The interaction with the physiotherapist who suggested that I could continue exercising and didn’t ask the extent of my leg injury before giving me that advice will also never be fed back.

I think this is blatant gerrymandering of patient evaluations in order to capture the opinions of those most capable of attending an 8 week CMG.

The evaluations will capture those that are likely to be higher functioning MECFS patients. This is called research bias.

When this data is fed back to the clinical managers, were the managers aware that people are being selected based on criteria that automatically show a bias?

If so, what does that say about the clinical managers’ interest in hearing views from the broader patient group or the team in hearing things that did not necessarily support their treatments?
 

Woolie

Senior Member
Messages
3,263
I seem to remember that PACE used intention-to-treat analysis (that is, counting all withdrawals as failures).

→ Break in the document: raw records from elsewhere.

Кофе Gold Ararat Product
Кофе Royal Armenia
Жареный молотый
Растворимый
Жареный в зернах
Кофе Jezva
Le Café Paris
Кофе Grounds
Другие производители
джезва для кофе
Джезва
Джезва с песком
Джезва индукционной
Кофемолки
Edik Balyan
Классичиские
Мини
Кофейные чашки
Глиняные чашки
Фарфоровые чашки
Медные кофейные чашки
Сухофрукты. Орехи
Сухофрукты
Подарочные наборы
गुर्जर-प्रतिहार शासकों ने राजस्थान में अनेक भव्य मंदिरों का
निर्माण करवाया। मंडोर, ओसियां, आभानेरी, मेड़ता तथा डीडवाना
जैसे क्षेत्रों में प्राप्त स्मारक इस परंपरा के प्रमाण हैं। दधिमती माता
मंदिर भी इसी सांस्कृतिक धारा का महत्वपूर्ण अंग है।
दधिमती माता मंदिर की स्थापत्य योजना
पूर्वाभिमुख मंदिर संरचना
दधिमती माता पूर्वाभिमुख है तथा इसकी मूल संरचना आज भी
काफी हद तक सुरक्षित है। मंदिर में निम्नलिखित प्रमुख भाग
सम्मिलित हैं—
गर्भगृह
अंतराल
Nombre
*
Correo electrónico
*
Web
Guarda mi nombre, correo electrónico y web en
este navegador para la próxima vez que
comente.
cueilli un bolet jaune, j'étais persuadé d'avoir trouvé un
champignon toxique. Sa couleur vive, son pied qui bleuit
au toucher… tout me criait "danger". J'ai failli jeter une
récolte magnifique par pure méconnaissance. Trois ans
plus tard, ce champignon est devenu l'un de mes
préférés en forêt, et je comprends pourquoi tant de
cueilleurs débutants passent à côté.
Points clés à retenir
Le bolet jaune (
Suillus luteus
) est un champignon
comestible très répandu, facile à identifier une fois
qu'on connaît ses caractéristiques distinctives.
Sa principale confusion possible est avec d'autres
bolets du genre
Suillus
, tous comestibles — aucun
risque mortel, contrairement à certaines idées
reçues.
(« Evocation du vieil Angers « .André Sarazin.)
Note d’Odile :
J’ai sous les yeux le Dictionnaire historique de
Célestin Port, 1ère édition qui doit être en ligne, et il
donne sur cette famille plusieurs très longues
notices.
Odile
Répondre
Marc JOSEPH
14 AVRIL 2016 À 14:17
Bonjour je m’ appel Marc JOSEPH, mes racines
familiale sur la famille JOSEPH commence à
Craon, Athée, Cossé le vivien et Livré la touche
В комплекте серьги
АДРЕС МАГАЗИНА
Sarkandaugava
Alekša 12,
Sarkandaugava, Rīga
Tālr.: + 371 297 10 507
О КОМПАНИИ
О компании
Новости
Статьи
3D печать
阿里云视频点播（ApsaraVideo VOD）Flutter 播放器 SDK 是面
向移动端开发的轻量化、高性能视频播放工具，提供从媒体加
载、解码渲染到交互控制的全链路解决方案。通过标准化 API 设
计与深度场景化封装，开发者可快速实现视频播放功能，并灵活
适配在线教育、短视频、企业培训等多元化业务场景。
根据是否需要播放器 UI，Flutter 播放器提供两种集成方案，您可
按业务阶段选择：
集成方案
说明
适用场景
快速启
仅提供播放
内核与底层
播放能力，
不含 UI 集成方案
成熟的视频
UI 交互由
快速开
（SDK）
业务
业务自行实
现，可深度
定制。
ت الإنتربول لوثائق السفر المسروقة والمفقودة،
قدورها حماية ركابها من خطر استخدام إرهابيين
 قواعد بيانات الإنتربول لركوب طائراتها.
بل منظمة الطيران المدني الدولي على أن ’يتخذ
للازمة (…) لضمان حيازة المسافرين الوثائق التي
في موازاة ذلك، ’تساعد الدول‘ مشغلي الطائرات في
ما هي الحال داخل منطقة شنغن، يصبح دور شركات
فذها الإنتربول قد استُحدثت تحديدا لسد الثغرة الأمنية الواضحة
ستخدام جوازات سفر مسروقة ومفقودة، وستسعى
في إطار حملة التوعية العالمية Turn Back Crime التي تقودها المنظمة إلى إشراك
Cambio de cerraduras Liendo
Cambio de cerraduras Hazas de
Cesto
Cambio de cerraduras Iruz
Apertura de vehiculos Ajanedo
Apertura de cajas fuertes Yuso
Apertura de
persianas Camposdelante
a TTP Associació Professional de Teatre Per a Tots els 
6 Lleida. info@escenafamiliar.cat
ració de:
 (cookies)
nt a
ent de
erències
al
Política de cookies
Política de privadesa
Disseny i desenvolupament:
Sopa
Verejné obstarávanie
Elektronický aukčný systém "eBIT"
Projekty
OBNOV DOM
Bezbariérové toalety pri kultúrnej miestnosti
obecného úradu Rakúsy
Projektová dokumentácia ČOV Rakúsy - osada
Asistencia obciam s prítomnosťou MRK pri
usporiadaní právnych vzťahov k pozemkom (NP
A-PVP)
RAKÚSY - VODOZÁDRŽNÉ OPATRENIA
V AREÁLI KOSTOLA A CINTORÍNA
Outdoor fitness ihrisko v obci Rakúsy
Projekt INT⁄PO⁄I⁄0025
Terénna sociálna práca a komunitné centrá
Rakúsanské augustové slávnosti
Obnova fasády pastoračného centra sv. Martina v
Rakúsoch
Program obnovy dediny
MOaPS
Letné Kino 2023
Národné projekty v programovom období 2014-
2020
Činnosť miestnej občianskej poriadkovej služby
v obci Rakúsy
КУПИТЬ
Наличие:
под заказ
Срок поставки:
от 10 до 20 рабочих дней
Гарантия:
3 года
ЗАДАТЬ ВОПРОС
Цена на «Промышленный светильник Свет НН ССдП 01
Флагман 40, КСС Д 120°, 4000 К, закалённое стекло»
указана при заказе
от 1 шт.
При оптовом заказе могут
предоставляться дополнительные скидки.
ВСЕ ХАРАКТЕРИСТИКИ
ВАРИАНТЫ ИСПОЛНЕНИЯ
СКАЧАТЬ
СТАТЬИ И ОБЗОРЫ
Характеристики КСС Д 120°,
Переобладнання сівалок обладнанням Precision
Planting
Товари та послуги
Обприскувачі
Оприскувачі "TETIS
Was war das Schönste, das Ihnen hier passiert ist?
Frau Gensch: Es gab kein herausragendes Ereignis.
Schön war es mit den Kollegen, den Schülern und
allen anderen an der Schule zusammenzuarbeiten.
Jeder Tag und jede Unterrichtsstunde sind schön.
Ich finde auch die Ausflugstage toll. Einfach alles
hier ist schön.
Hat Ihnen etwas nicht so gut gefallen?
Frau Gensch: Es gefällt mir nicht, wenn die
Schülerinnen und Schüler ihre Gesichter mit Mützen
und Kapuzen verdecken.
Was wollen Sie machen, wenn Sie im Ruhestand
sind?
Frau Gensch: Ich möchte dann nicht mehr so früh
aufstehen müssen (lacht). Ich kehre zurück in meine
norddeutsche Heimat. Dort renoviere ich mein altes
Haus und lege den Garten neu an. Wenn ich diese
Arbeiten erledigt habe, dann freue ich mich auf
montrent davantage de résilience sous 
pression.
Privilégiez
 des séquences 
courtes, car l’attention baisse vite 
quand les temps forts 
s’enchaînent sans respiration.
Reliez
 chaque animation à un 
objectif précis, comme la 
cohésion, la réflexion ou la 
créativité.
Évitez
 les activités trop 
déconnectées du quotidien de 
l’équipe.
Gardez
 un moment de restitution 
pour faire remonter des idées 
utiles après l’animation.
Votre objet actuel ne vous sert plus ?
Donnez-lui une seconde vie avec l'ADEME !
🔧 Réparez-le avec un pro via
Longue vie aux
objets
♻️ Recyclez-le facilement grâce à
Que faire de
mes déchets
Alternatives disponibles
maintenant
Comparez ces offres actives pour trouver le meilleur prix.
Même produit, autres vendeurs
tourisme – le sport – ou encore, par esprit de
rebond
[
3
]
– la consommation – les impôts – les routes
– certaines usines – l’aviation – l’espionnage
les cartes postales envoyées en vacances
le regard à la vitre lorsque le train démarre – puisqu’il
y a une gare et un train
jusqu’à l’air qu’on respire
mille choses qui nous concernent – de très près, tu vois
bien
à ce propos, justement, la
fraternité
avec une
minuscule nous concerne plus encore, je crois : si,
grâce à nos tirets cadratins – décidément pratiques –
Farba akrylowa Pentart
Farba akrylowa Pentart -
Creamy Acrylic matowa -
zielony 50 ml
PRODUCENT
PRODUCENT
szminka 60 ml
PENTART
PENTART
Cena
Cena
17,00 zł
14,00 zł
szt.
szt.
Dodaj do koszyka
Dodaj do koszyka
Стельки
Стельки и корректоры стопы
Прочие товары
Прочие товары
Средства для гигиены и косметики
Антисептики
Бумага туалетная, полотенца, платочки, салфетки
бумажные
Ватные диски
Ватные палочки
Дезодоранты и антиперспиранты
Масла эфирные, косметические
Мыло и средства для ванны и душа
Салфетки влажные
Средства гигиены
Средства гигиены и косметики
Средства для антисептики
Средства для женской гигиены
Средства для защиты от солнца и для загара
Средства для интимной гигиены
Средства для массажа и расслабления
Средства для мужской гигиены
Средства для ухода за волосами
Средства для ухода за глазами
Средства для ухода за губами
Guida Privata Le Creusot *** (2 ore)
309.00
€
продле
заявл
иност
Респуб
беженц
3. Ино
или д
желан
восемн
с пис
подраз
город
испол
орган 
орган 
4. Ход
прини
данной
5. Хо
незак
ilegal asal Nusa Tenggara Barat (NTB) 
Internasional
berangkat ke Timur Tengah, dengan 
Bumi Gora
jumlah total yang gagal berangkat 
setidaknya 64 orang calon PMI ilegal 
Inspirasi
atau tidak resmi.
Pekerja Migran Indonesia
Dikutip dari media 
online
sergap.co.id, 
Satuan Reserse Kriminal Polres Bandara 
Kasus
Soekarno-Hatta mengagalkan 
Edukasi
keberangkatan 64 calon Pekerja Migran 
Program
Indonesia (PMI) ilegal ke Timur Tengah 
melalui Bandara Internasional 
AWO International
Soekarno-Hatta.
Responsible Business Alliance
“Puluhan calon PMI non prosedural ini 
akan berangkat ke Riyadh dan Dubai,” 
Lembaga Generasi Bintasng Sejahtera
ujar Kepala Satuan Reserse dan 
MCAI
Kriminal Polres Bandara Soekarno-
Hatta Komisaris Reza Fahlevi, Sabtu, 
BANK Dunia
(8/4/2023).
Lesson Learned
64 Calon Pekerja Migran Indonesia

BUt I can't remember the details.
 

Esther12

Senior Member
Messages
13,774
I seem to remember that PACE used intention-to-treat analysis (that is, counting all withdrawals as failures). BUt I can't remember the details.

That's what I'd vaguely remembered, but I just read someone else (somewhere?) saying that they hadn't done this in the normal way. (I've not checked details, but thought I'd rumour monger as you just happened to mention this point).

re assessment as a part of routine care: This has always seemed like something which could be skewed by me, unless it was done independently of those providing the service.